Бедный дядя Женя, он писал, задумывался, подбирал оттенки смысла, а смерть его уже вышла из дальних лесов и, принюхиваясь, побежала на мягких лапах, играя мышцами, ему навстречу. Дядя Женя дописал, выпил доступного кофе и глянул в пустую чашку, — и вся кофейная гуща мира, все ромашки, все линии на ладонях, и рисунок дальних звезд, и колоды карт с насупленными королями и самонадеянными валетами уже сложились в простой гробовой узор, доверчиво открывая дяде Жене его близкую судьбу, но он не прочел ее, ибо это знание не было ему дано. И дядя Женя заклеил конверт и задумался о фруктах будущих лет, о морском купании, о шинах для нового автомобиля, о бумагах отчетов и петлях интриг, — сладко-сладко задумался о вещах, которые, конечно же, случились, но не имели к нему уже ни малейшего отношения. Странно думать, что он умер почти в одно время с Джуди и, пронзая метафизические выси, столкнулся с ней, быть может, в сером свете потусторонних светил, не узнав.
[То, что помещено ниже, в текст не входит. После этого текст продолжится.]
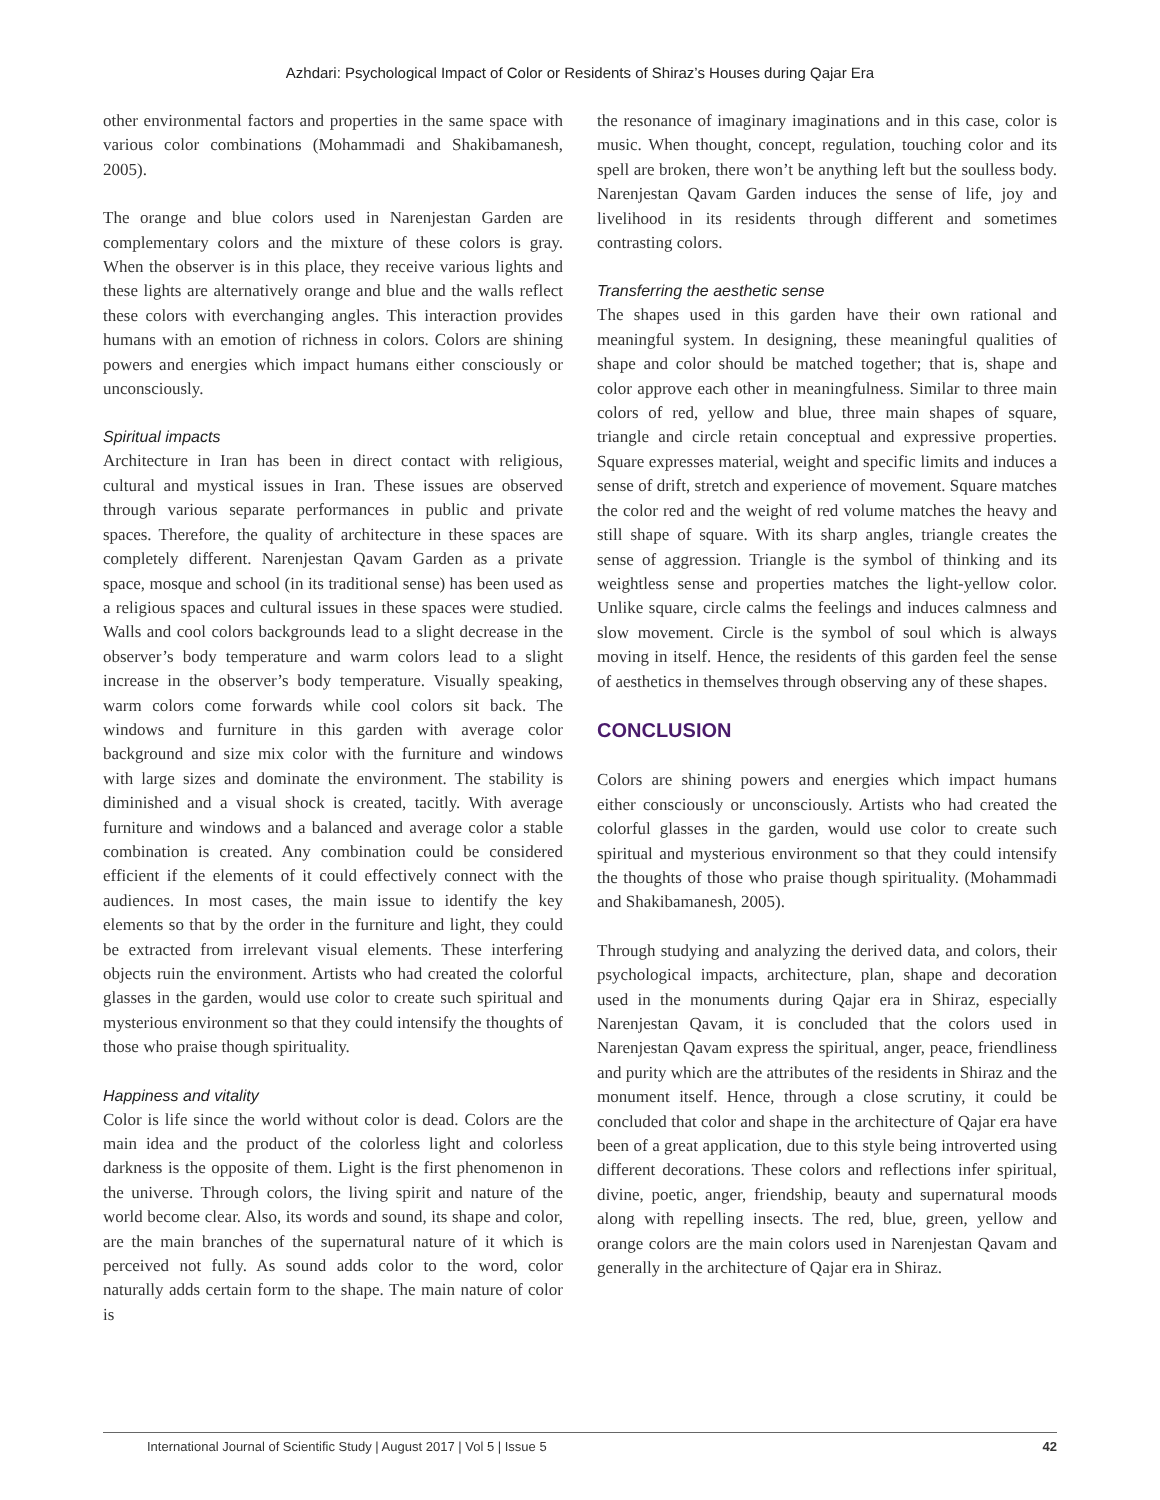Azhdari: Psychological Impact of Color or Residents of Shiraz’s Houses during Qajar Era
other environmental factors and properties in the same space with various color combinations (Mohammadi and Shakibamanesh, 2005).
The orange and blue colors used in Narenjestan Garden are complementary colors and the mixture of these colors is gray. When the observer is in this place, they receive various lights and these lights are alternatively orange and blue and the walls reflect these colors with everchanging angles. This interaction provides humans with an emotion of richness in colors. Colors are shining powers and energies which impact humans either consciously or unconsciously.
Spiritual impacts
Architecture in Iran has been in direct contact with religious, cultural and mystical issues in Iran. These issues are observed through various separate performances in public and private spaces. Therefore, the quality of architecture in these spaces are completely different. Narenjestan Qavam Garden as a private space, mosque and school (in its traditional sense) has been used as a religious spaces and cultural issues in these spaces were studied. Walls and cool colors backgrounds lead to a slight decrease in the observer’s body temperature and warm colors lead to a slight increase in the observer’s body temperature. Visually speaking, warm colors come forwards while cool colors sit back. The windows and furniture in this garden with average color background and size mix color with the furniture and windows with large sizes and dominate the environment. The stability is diminished and a visual shock is created, tacitly. With average furniture and windows and a balanced and average color a stable combination is created. Any combination could be considered efficient if the elements of it could effectively connect with the audiences. In most cases, the main issue to identify the key elements so that by the order in the furniture and light, they could be extracted from irrelevant visual elements. These interfering objects ruin the environment. Artists who had created the colorful glasses in the garden, would use color to create such spiritual and mysterious environment so that they could intensify the thoughts of those who praise though spirituality.
Happiness and vitality
Color is life since the world without color is dead. Colors are the main idea and the product of the colorless light and colorless darkness is the opposite of them. Light is the first phenomenon in the universe. Through colors, the living spirit and nature of the world become clear. Also, its words and sound, its shape and color, are the main branches of the supernatural nature of it which is perceived not fully. As sound adds color to the word, color naturally adds certain form to the shape. The main nature of color is
the resonance of imaginary imaginations and in this case, color is music. When thought, concept, regulation, touching color and its spell are broken, there won’t be anything left but the soulless body. Narenjestan Qavam Garden induces the sense of life, joy and livelihood in its residents through different and sometimes contrasting colors.
Transferring the aesthetic sense
The shapes used in this garden have their own rational and meaningful system. In designing, these meaningful qualities of shape and color should be matched together; that is, shape and color approve each other in meaningfulness. Similar to three main colors of red, yellow and blue, three main shapes of square, triangle and circle retain conceptual and expressive properties. Square expresses material, weight and specific limits and induces a sense of drift, stretch and experience of movement. Square matches the color red and the weight of red volume matches the heavy and still shape of square. With its sharp angles, triangle creates the sense of aggression. Triangle is the symbol of thinking and its weightless sense and properties matches the light-yellow color. Unlike square, circle calms the feelings and induces calmness and slow movement. Circle is the symbol of soul which is always moving in itself. Hence, the residents of this garden feel the sense of aesthetics in themselves through observing any of these shapes.
CONCLUSION
Colors are shining powers and energies which impact humans either consciously or unconsciously. Artists who had created the colorful glasses in the garden, would use color to create such spiritual and mysterious environment so that they could intensify the thoughts of those who praise though spirituality. (Mohammadi and Shakibamanesh, 2005).
Through studying and analyzing the derived data, and colors, their psychological impacts, architecture, plan, shape and decoration used in the monuments during Qajar era in Shiraz, especially Narenjestan Qavam, it is concluded that the colors used in Narenjestan Qavam express the spiritual, anger, peace, friendliness and purity which are the attributes of the residents in Shiraz and the monument itself. Hence, through a close scrutiny, it could be concluded that color and shape in the architecture of Qajar era have been of a great application, due to this style being introverted using different decorations. These colors and reflections infer spiritual, divine, poetic, anger, friendship, beauty and supernatural moods along with repelling insects. The red, blue, green, yellow and orange colors are the main colors used in Narenjestan Qavam and generally in the architecture of Qajar era in Shiraz.
International Journal of Scientific Study | August 2017 | Vol 5 | Issue 5 42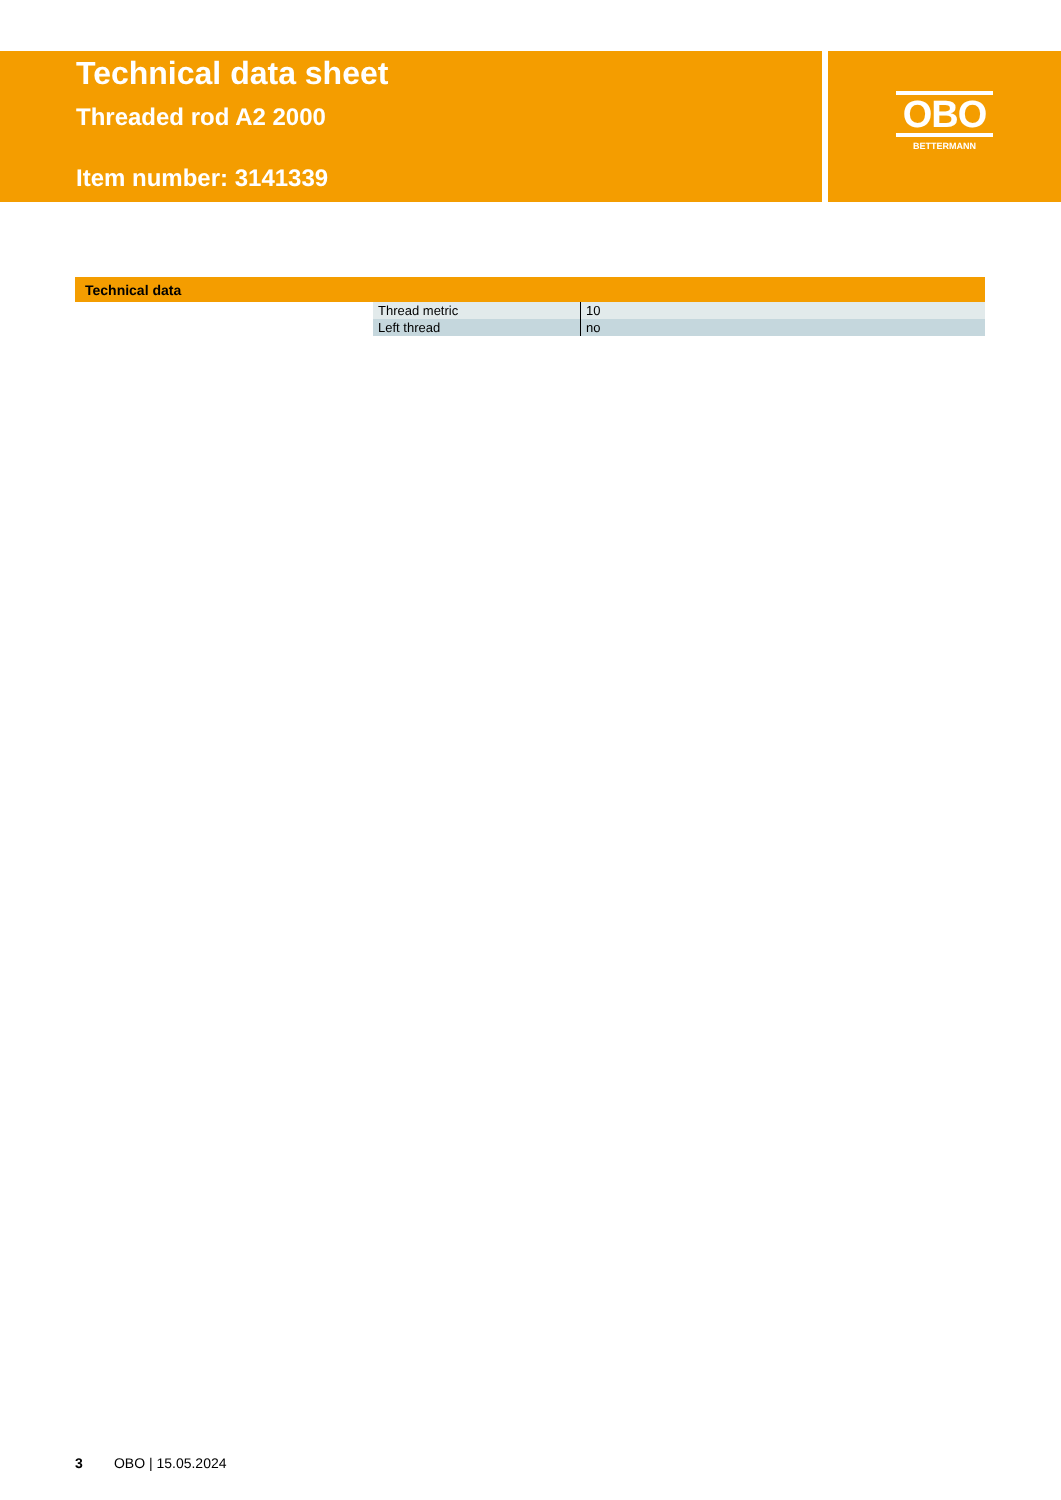Technical data sheet
Threaded rod A2 2000
Item number: 3141339
OBO
BETTERMANN
Technical data
| Thread metric | 10 |
| Left thread | no |
3 OBO | 15.05.2024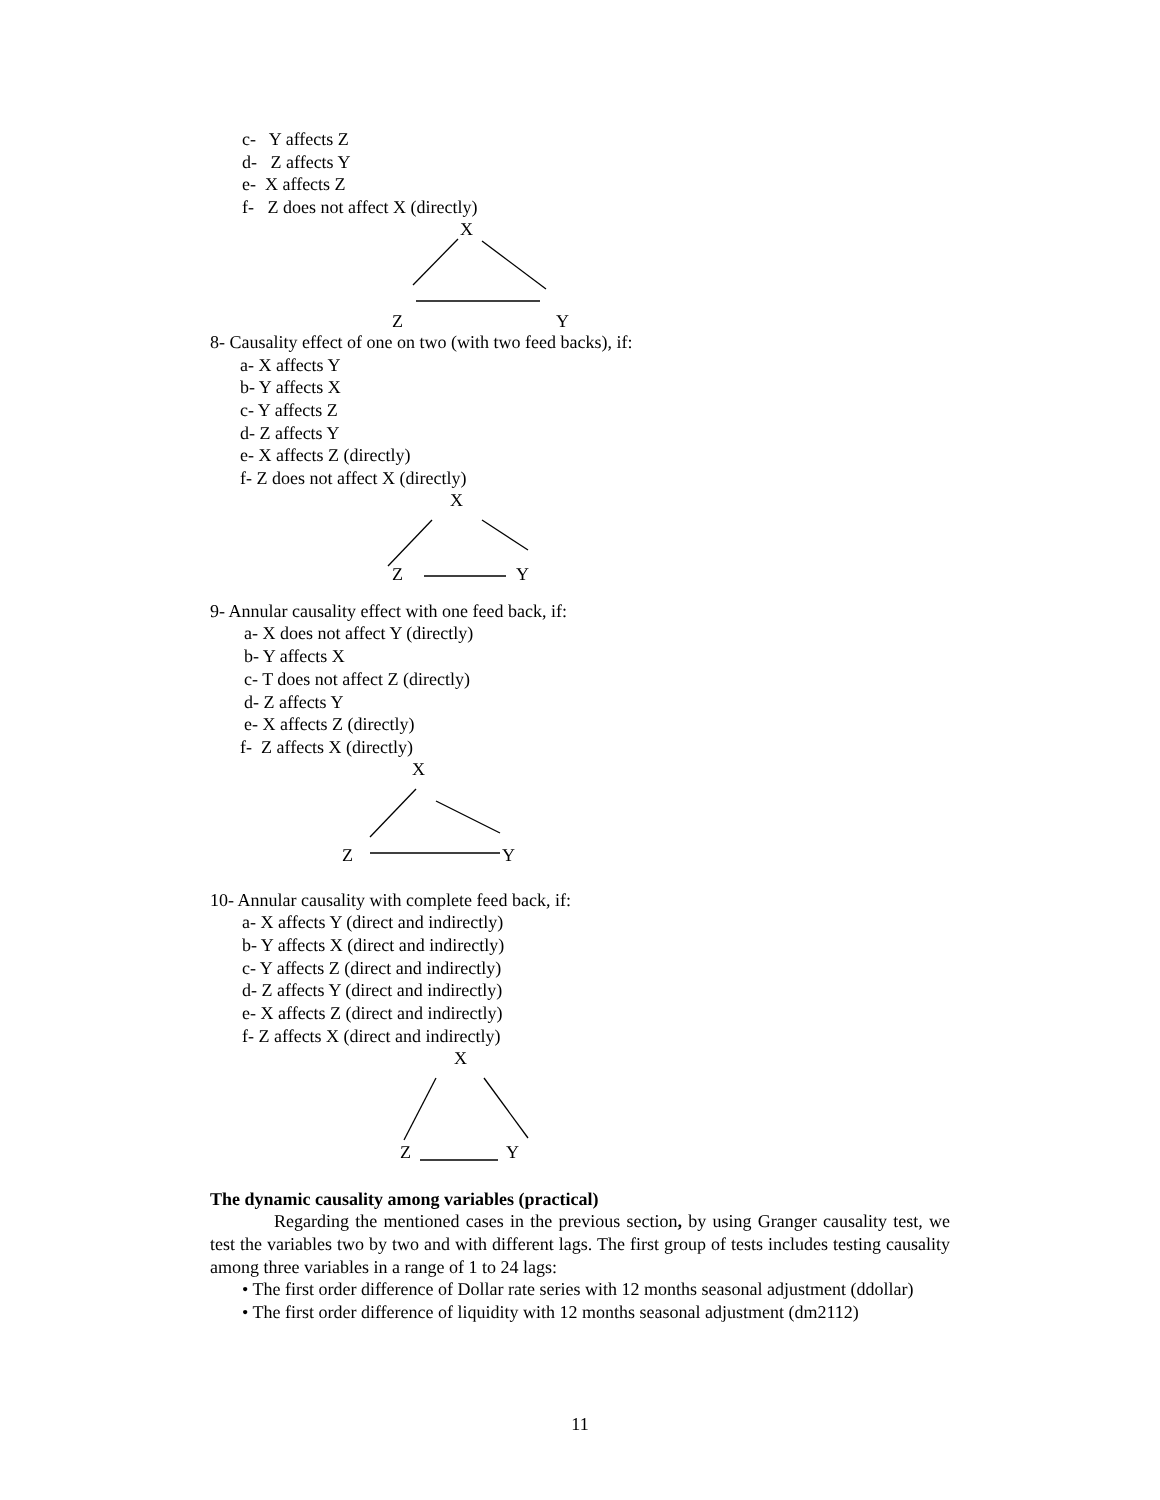c- Y affects Z
d- Z affects Y
e- X affects Z
f- Z does not affect X (directly)
X
Z
Y
8- Causality effect of one on two (with two feed backs), if:
a- X affects Y
b- Y affects X
c- Y affects Z
d- Z affects Y
e- X affects Z (directly)
f- Z does not affect X (directly)
X
Z
Y
9- Annular causality effect with one feed back, if:
a- X does not affect Y (directly)
b- Y affects X
c- T does not affect Z (directly)
d- Z affects Y
e- X affects Z (directly)
f- Z affects X (directly)
X
Z
Y
10- Annular causality with complete feed back, if:
a- X affects Y (direct and indirectly)
b- Y affects X (direct and indirectly)
c- Y affects Z (direct and indirectly)
d- Z affects Y (direct and indirectly)
e- X affects Z (direct and indirectly)
f- Z affects X (direct and indirectly)
X
Z
Y
The dynamic causality among variables (practical)
Regarding the mentioned cases in the previous section, by using Granger causality test, we test the variables two by two and with different lags. The first group of tests includes testing causality among three variables in a range of 1 to 24 lags:
• The first order difference of Dollar rate series with 12 months seasonal adjustment (ddollar)
• The first order difference of liquidity with 12 months seasonal adjustment (dm2112)
11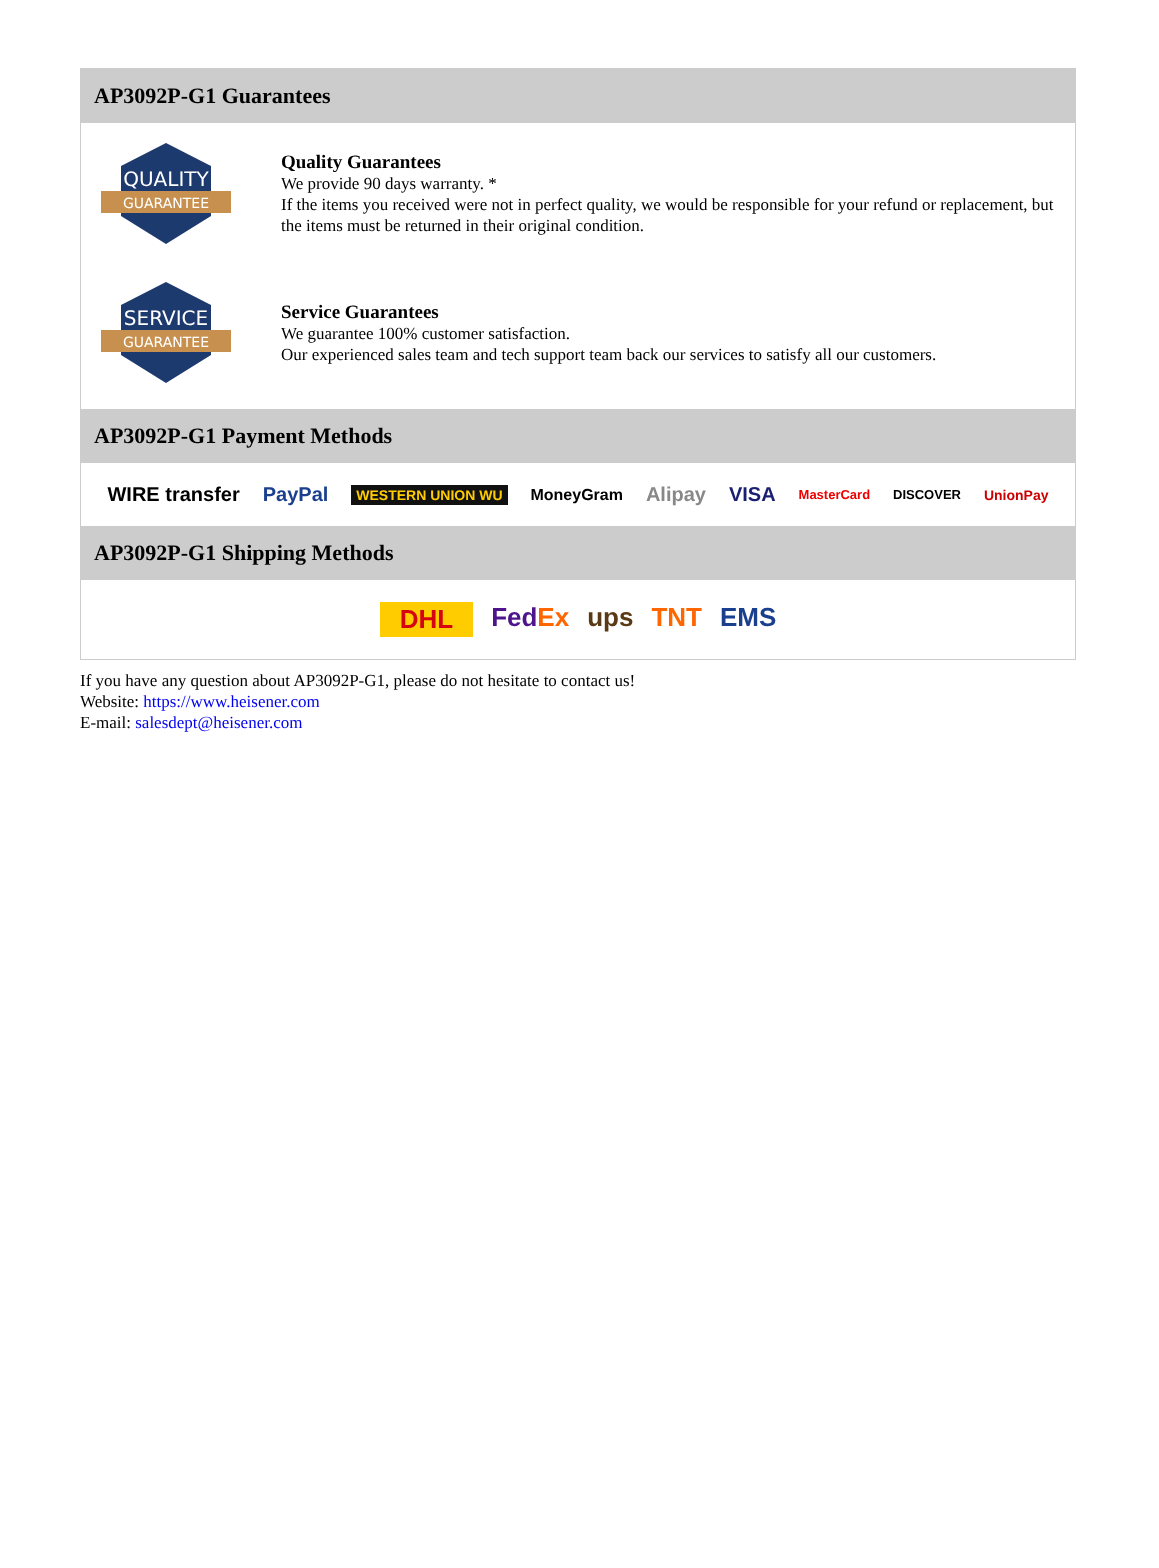AP3092P-G1 Guarantees
QUALITY
GUARANTEE
Quality Guarantees
We provide 90 days warranty. *
If the items you received were not in perfect quality, we would be responsible for your refund or replacement, but the items must be returned in their original condition.
SERVICE
GUARANTEE
Service Guarantees
We guarantee 100% customer satisfaction.
Our experienced sales team and tech support team back our services to satisfy all our customers.
AP3092P-G1 Payment Methods
WIRE transfer PayPal WESTERN UNION WU MoneyGram Alipay VISA MasterCard DISCOVER UnionPay
AP3092P-G1 Shipping Methods
DHL FedEx ups TNT EMS
If you have any question about AP3092P-G1, please do not hesitate to contact us!
Website: https://www.heisener.com
E-mail: salesdept@heisener.com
Дядя Женя не шутил — он пошевелил доступные ему рычаги, и в октябре — хорошо помню этот день — паника, Ленечкины крики, Джудины слезы, а ночью, в южной стороне неба, — далекая дрожащая заря дяди Жениного злорадства, — в октябре Джуди вызвали в одно неприятное место — казенный дом — и предложили сейчас же уехать вон, куда угодно, но только чтобы вон. Понятно, что мы не спали всю ночь, что Ленечка произносил декабристские речи, что его сестра Светлана, вся густо накрашенная, в крутых локонах, несмотря на поздний час (а вдруг за поворотом любовь?), курсировала от нас к своим родителям (мама-то была совершеннейшая овца, а папа — посвирепей), передавая, с одной стороны, радикальные планы брата: жениться, эмигрировать, уехать на север, на юг, на Марс, устроить акт самосожжения на Пушкинской площади и так далее, а с другой стороны — все, что полагается в таких случаях, и, когда под утро Светлана сообщила, что состоялся телефонный разговор с южным полушарием, — причем эти сообщили: «Леня кое-что», а тот ответил: «Вызывайте кое-кого», — мы все: любовники, Спиридонов, Светлана и я — бежали, как говорится, в неизвестном направлении, причем по дороге перессорились; Светлана хотела к морю, так как очень любила моряков и то, что они привозят в подарок девушкам Светланиного образа жизни; я предлагала Фрязино, где у мамы был свой домик, обсаженный черной смородиной и люпинами, Ленечку манила тайга (как всегда, по идеологическим соображениям), и в результате победил Спиридонов, отвезший нас в город Р., где проживала его сестра Антонина Сергеевна, большое городское начальство.